Lorsque l’enseignant travaille auprès de ses élèves, dans la classe, il est absorbé par son quotidien. En priorité, il œuvre à répondre aux besoins manifestés par ses élèves. Il travaille dans le présent, pour le futur. Or, bien souvent, il ne réalise pas la portée de ses gestes, attitudes et de ses mots. Il ne réalise pas qu’il est un modèle continuellement actif auprès de ses élèves. Peut-être oublie-t-il qu’il est l’autre adulte significatif et présent auprès de ce jeune, avec ses parents? C’est normal. Les enseignants sont professionnels et humbles et ils ne s’attardent pas toujours à ce rôle incontournable qu’ils exercent en tant que modèle auprès des jeunes qu’ils côtoient.
Dans la même veine, nous pouvons estimer qu’un enseignant titulaire au primaire aura côtoyé entre 750 et 900 élèves qui auront séjourné dans ses classes au cours de ses 35 années d’expérience en éducation. Au secondaire, selon les matières, cela peut varier entre 4500 et 15 000 selon la matière enseignée. N’oublions pas qu’au Québec, nous pouvons compter sur un contingent de près de 100 000 enseignants qui sont à pied d’œuvre auprès de nos jeunes. C’est une véritable force sociale qui est au service des idéaux démocratiques. S’attaquer à un enseignant, c’est hautement symbolique. C’est ce qui s’est malheureusement produit en France hier.
On conçoit souvent la profession enseignante comme celle qui transmet des savoirs. Évidemment, un enseignant, c’est bien plus : notamment, c’est un passeur culturel, c’est la pierre angulaire des valeurs sociales. C’est celui par qui passe le courant démocratique. Pour ma part, j’ai toujours voulu être enseignant, même étant tout petit. Pour moi, c’est une profession de puissance : par qui je suis, je contribue à ce que mes élèves deviendront. C’est vrai! Il y a un peu de chacun de nos enseignants en nous. On enseigne d’abord qui on est. Et nous sommes libres. Nous enseignons donc la liberté et cette première liberté, c’est celle de penser.
C’est ça que le meurtrier a décapité : la profession enseignante.
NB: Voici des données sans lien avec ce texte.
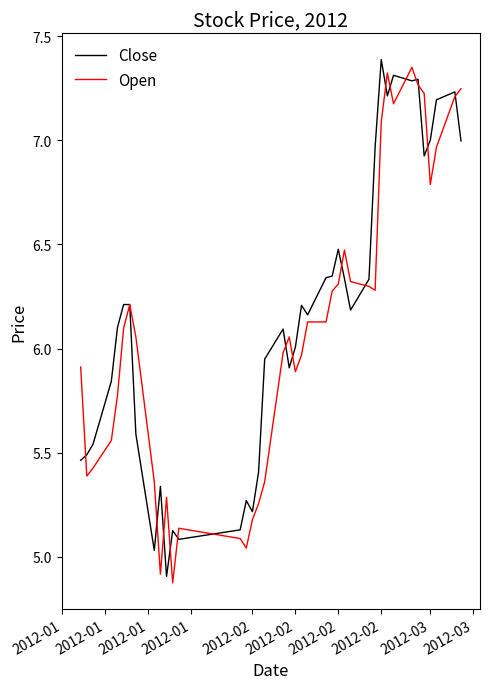

What is the lowest value of the Open series?

4.9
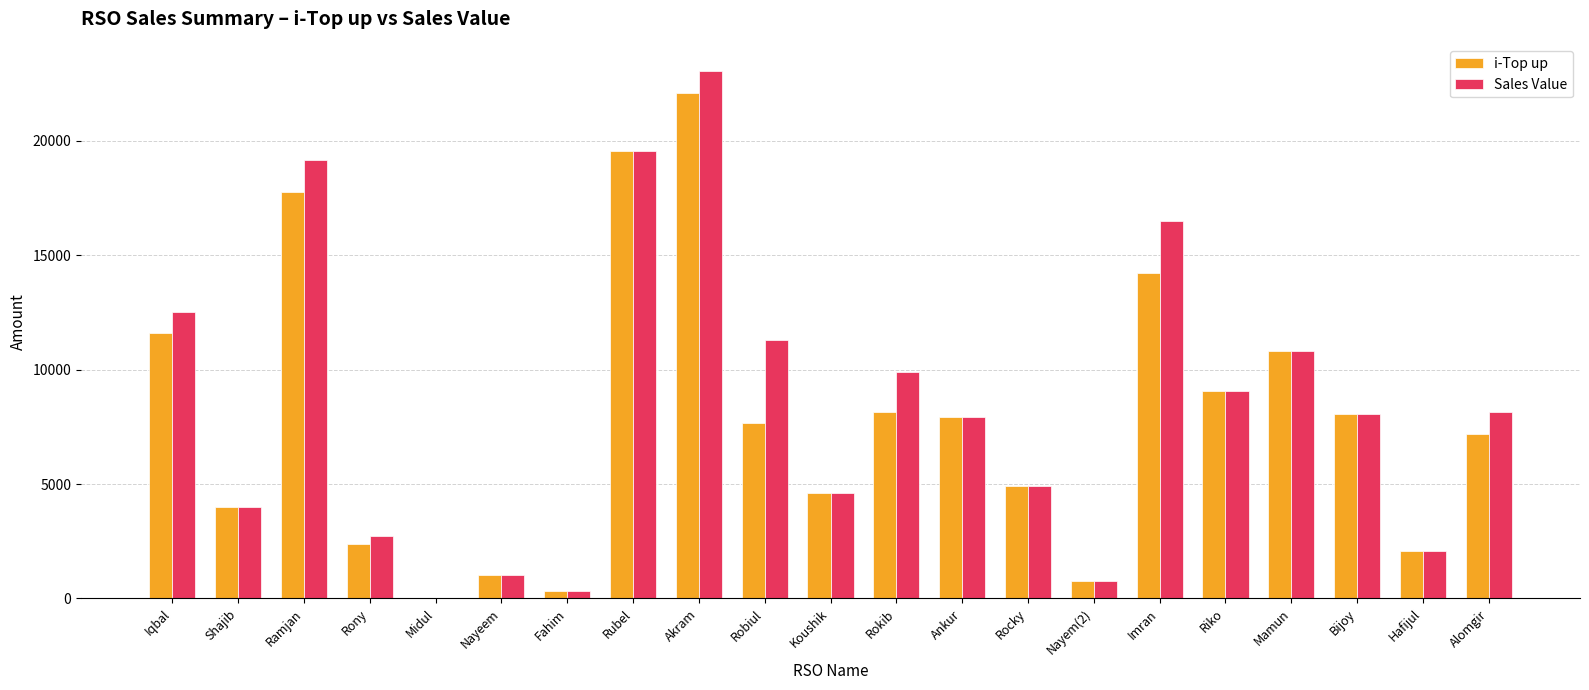

Read the Sales Value value at Shajib, to the nearest 50.

4000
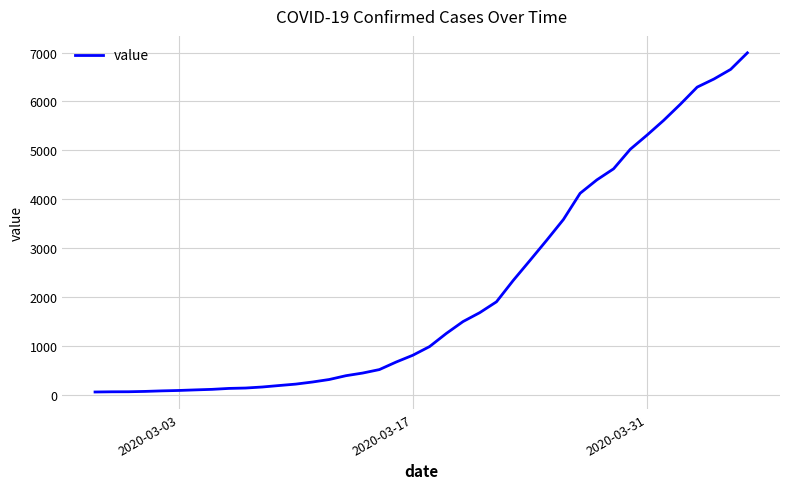

What is the maximum value shown in the chart?

6994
Il s’est attaqué à la liberté de penser par soi-même.
Nos enseignants forment les jeunes à, entre autres, exercer leur esprit critique et vaincre l’obscurantisme. Oui, en 2020, avec la démocratisation des médias, nous vivons le contraire de ce que nous aurions été en droit de nous attendre; nous vivons à une époque sombre où les mentalités rétrogrades ont le culot d’utiliser les canaux de la démocratisation de l’information pour véhiculer leurs conceptions opaques de l’humanité, et ce, à coup de fake news, de propagande, de théories du complot et de désinformation. Dans les faits, nous ne devrions pas nous insurger de ce constat outre mesure. Au contraire, si nous nous inquiétons, c’est que nous savons que le problème est que les humains sont mal parés à faire face à ce flot d’informations vitrioliques. Le tissu de l’esprit critique, formant leur bouclier, n’est probablement pas assez tissé serré et les mailles laissent trop souvent passer ce genre d’information qui atteint notre intellect et induit d’importants biais cognitifs.
S’attaquer à un enseignant, c’est s’attaquer à ce qu’il y a de plus noble dans notre société démocratique. Pour une profession en quête continuelle de valorisation, c’est triste à dire, mais ce geste déplorable est une grande reconnaissance de notre statut social, reconnaissance que nous n’aurions toutefois jamais voulu constater.
Quand la profession enseignante devient dangereuse parce qu’elle fait naître des êtres libres, capables de changer le monde pour le mieux, car dotés de la capacité de penser, plus que jamais, #JeSuisProf.